Bid program adds new wrinkle to ongoing repair issues
YARMOUTH, Maine – Between the uncertain future of the nation’s largest mobility provider and the July 1 start of Round 2 of competitive bidding, there is a “perfect storm” of issues related to repairs, say providers.
“It’s been bad since the Scooter Store (began having trouble), and bidding is just making it worse,” said provider Bob Miller, president and CEO of Hackettstown, N.J-based Bachs Home Health Care, which is not a contract supplier.
Providers have always been leery of repairing wheelchairs they didn’t provide, because Medicare can rescind payments for repairs if the original documentation doesn’t hold up.
With The Scooter Store in no position to provide documentation, it’s been a rough summer for their former customers needing repairs, providers say
“They don’t know if the wheelchair was appropriate,” said Jim Travis, president of West Seneca, N.Y.-based Buffalo Wheelchair, not a contract supplier. “You need to establish medical necessity, and you can’t if you don’t have the paperwork to back it up.”

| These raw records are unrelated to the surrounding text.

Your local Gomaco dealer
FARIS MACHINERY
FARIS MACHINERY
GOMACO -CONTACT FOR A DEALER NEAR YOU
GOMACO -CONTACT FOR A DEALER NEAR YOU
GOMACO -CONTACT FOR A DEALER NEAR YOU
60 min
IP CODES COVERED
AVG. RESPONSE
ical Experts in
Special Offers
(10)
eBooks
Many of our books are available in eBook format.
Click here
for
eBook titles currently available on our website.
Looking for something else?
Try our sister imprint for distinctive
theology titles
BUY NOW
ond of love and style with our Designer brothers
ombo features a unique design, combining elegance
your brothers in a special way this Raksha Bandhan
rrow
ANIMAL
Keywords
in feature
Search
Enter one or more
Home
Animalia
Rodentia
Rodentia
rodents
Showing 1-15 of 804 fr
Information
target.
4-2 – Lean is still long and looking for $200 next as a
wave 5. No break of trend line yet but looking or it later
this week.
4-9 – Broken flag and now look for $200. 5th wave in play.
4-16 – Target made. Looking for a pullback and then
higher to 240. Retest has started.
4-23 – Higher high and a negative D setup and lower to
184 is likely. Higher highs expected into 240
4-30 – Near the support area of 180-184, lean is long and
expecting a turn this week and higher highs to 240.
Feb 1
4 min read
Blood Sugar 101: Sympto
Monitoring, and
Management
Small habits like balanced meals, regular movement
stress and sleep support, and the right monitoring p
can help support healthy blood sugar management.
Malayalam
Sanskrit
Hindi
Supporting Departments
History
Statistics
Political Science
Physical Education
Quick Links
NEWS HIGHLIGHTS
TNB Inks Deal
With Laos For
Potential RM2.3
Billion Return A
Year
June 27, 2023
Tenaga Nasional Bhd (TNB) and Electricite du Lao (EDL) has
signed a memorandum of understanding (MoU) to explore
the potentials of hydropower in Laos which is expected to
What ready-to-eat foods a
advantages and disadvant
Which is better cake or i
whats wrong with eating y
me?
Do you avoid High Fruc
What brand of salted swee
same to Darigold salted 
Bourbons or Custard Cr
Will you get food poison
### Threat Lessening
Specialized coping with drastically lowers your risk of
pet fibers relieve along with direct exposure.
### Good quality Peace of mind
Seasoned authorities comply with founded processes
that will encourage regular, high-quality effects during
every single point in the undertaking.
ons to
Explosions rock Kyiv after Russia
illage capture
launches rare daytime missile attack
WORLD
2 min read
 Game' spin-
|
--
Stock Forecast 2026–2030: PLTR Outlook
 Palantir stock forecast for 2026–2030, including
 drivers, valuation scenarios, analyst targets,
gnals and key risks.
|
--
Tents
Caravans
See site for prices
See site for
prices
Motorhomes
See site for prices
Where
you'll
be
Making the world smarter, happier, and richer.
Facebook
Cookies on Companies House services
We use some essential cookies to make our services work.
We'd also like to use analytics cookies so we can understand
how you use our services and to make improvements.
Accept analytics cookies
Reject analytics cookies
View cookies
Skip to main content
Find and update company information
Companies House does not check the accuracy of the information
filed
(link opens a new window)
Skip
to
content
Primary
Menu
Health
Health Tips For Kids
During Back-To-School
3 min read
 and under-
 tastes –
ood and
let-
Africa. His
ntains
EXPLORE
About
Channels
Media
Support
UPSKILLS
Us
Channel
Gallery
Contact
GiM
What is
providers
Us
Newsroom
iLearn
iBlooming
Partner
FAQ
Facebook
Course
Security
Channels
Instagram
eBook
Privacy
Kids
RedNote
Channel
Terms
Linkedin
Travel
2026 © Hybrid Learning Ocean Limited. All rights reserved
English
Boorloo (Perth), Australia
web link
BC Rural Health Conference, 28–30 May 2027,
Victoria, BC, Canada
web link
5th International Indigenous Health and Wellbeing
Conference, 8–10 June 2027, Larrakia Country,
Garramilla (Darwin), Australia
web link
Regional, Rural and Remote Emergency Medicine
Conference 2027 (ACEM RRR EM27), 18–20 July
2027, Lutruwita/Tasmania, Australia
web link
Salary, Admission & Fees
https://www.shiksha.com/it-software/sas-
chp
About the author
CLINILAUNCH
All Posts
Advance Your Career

Compounding the problem: Round 2 has sharply reduced the pool of providers, and not all the contract suppliers are willing provide repairs, providers say.
“A lot of these companies bid for wheelchairs to get the chance to sell them, but they have no intention of doing repairs,” said Carl Mulberry, president of Columbus, Ohio-based Columbus Medical Equipment, not a contract supplier. “They have no repair department, no repairmen and no replacement parts. It is a mess.”
The problem is further complicated by large numbers of contract suppliers who were awarded out-of-state contracts, providers say.
“A lot of these bid winners do not have a physical location in the area,” Travis said. “You can’t do repairs through the Internet.”